Habitat for Humanity completes five more homes in Joplin

By Ryan Richardson
news@joplinglobe.com

JOPLIN, Mo. — With empty lots, the remnants of foundations and the frames of houses in the infancy of their construction around them, members of Joplin Area Habitat for Humanity celebrated the completion of five new houses Tuesday afternoon.

Standing among the people on hand for the dedication ceremony for a home at 2411 S. Murphy Ave. were 21-year-old Dakota Wilson, the owner of the new home, and his mother, Michelle Wilson. They were next to a truck filled with the first load of furniture that they will move into their new home.

Tuesday marked a 20-month journey that landed Wilson in the newest Habitat for Humanity house. His residence at 20th Street and Connecticut Avenue was destroyed by the May 2011 tornado. Since then, the lifelong resident of Joplin has dealt with many people who were left without their homes since the tornado.

“This was a long process to get here since that day,” Wilson said. “We’ve moved a lot since the tornado, and we had to deal with where we could live until now. It really puts things at ease to walk into a home that you now own. We’re thankful and grateful that we are here now.”

Scott Clayton, director of Joplin Area Habitat for Humanity, said Tuesday’s celebration marked the opening of five new homes that are part of the Governor’s Joplin Challenge.

“There are two time periods for us — before and after the tornado,” Clayton said. “We were averaging three to four houses before the tornado, but with the outpouring of so many volunteers, we have managed to put up 52 new homes with 20 more under construction.”

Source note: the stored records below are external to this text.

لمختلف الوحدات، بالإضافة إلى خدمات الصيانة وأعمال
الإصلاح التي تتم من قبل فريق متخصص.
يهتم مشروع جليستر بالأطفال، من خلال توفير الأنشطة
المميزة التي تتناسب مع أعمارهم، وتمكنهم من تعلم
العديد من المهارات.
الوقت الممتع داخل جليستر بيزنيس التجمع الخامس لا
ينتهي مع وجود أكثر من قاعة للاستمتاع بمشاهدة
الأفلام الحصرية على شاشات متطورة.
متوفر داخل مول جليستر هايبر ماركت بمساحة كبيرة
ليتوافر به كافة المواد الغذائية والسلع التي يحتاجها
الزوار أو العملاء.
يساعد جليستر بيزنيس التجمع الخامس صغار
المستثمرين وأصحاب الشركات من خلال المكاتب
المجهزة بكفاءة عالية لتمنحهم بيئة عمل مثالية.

The Governor’s Joplin Challenge was set up in 2012 by Gov. Jay Nixon to spur rebuilding efforts throughout the area. The original goal of the project was 35 homes throughout seven different neighborhoods in the destruction zone. Players, coaches and alumni from Missouri sports teams joined in the effort, including the St. Louis Blues, who volunteered last summer at Wilson’s home.

“It’s ironic that a team that plays hockey was here during the 106-degree work days,” Clayton said. “But without their help, along with the other teams that volunteered, we wouldn’t be as far along as we are today.”

Abby Evers, who represented Nixon’s office, commended the work that Habitat for Humanity has done in the area.

“We want to congratulate the new owners here today and the work that the Blues did here,” Evers said. “It’s amazing hearing the amount of homes that have been built and to see the new houses coming up. Habitat isn’t just building homes, they are building neighborhoods.”

For Wilson, the rebuilding is indicative of the perseverance of Joplin residents.

“I knew Joplin was strong, but I would have never thought it would come back this quick,” he said. “That’s the strength of the people here in the Midwest. That’s Joplin strong.”



Volunteer hours

AS PART OF THE AGREEMENT for the new owners, they are required to put in volunteer hours, or “sweat equity,” at Habitat for Humanity projects. Ashli Robinson, a recipient of one of the new Habitat homes, said she put in the required 300 volunteer hours with her two children, Garren, 7, and Jadyn, 13.

“WE TOOK PRIDE in helping others, and it made us appreciate that much more the house that we are moving into,” Robinson said. “We’ve become family with the other volunteers on these projects. This is something that we will keep volunteering for.”